A large product line can be the source of significant buried costs: extra inventory, raw materials, packaging, labels, as well as sub-optimal production scheduling.

The chart on the right shows the profit contribution by product for a specialty company with over 1,000 SKUs. It shows a long tail of low profit products.

Yet, while the majority of profits come from the top products (the bottom 900 generate less than 40%), there are significant profit contributors in the tail ("D" & "C" groups).

Culling the bottom "D" and "C" products is a starting point, but would be overly simplistic. What type of customers are buying them? Who would be impacted?
A large collection of small volume customers can also add significant hidden costs to a business. Servicing small customers can be expensive.

The chart on the right shows the relative profit contribution for the 750 customers of the same specialty company.

The bottom 600 generate less than 20% of the profit, but there are customers in both the "D" and "C" groups that are positive contributors. Who are they? What type of products do they buy?
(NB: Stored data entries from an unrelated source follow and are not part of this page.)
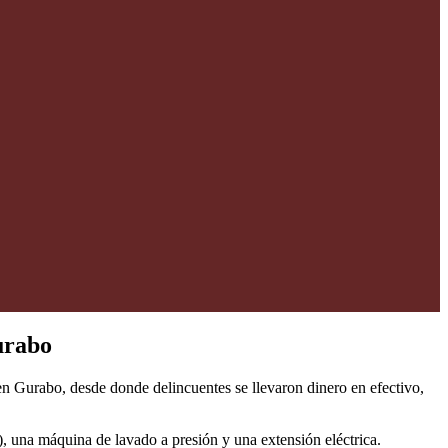
urabo
n Gurabo, desde donde delincuentes se llevaron dinero en efectivo,
, una máquina de lavado a presión y una extensión eléctrica.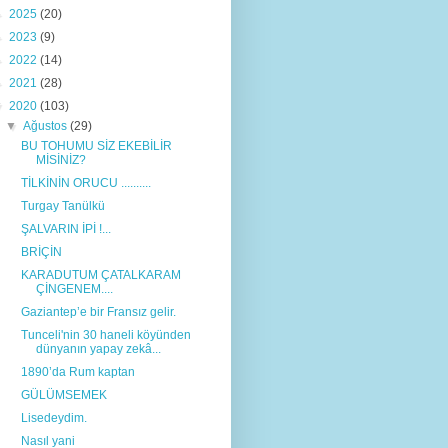
►
2025
(20)
►
2023
(9)
►
2022
(14)
►
2021
(28)
▼
2020
(103)
▼
Ağustos
(29)
BU TOHUMU SİZ EKEBİLİR
MİSİNİZ?
TİLKİNİN ORUCU ..........
Turgay Tanülkü
ŞALVARIN İPİ !...
BRİÇİN
KARADUTUM ÇATALKARAM
ÇİNGENEM....
Gaziantep’e bir Fransız gelir.
Tunceli'nin 30 haneli köyünden
dünyanın yapay zekâ...
1890’da Rum kaptan
GÜLÜMSEMEK
Lisedeydim.
Nasıl yani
Eliminating small customers to reduce service costs might seem easy, but could compromise future growth if done without proper consideration.
Charting product and customer groups on a 2x2 grid provides visual perspective and additional insight.

The chart on the right shows the product groups from the profit contribution chart on a map of profit margin vs. strategic importance.

"D" products look to be a clear target for rationalization, but it is not known who these products are sold to.

"C" products look interesting, are high margin and significant revenue and might contain targets for growth.

"A" & "B" products are suboptimal in margin, why?  Who buys these?

The chart on the right shows the customer groups from the profit contribution chart on a map of profit margin vs. strategic importance.

"D" customers are a clear target for rationalization or repositioning. Collectively, the sales are significant--what products are they buying?

"C" customers are a small but profitable group of sales, what can be leveraged?

"B" customers are collectively suboptimal in margin--why?  What products are they buying?
The chart on the right shows the customer-product groups on a map of profit margin vs. strategic importance.

Looking at customer-product groups focusses the drill-down to specific products & customers for improvement or growth.

In this case, "D" customers buying "D" products are "low risk" for pricing actions or rationalization.

"B" customers buying "D" products are a clear pricing or product substitution opportunity benchmarked to "A" customers.

"D" customers buying "C" products are an interesting set because of their size and profitability--this should contain growth opportunities.
What opportunities did these charts lead to for the specialty company studied?  
 
 A combination of several discreet actions to improve profitability and one for growth:
  • Specific product and customer pricing actions to improve margins
  • Specific product replacements with lower cost alternatives
  • Rationalization of a specific set of low performing products sold to low margin customers
  • Uncovering the details behind high margin sales to historically non-strategic customers and leveraging the learnings to grow

Every company has a unique customer-product mix, which makes every strategic map different.

What would your business' commercial strategic map look like?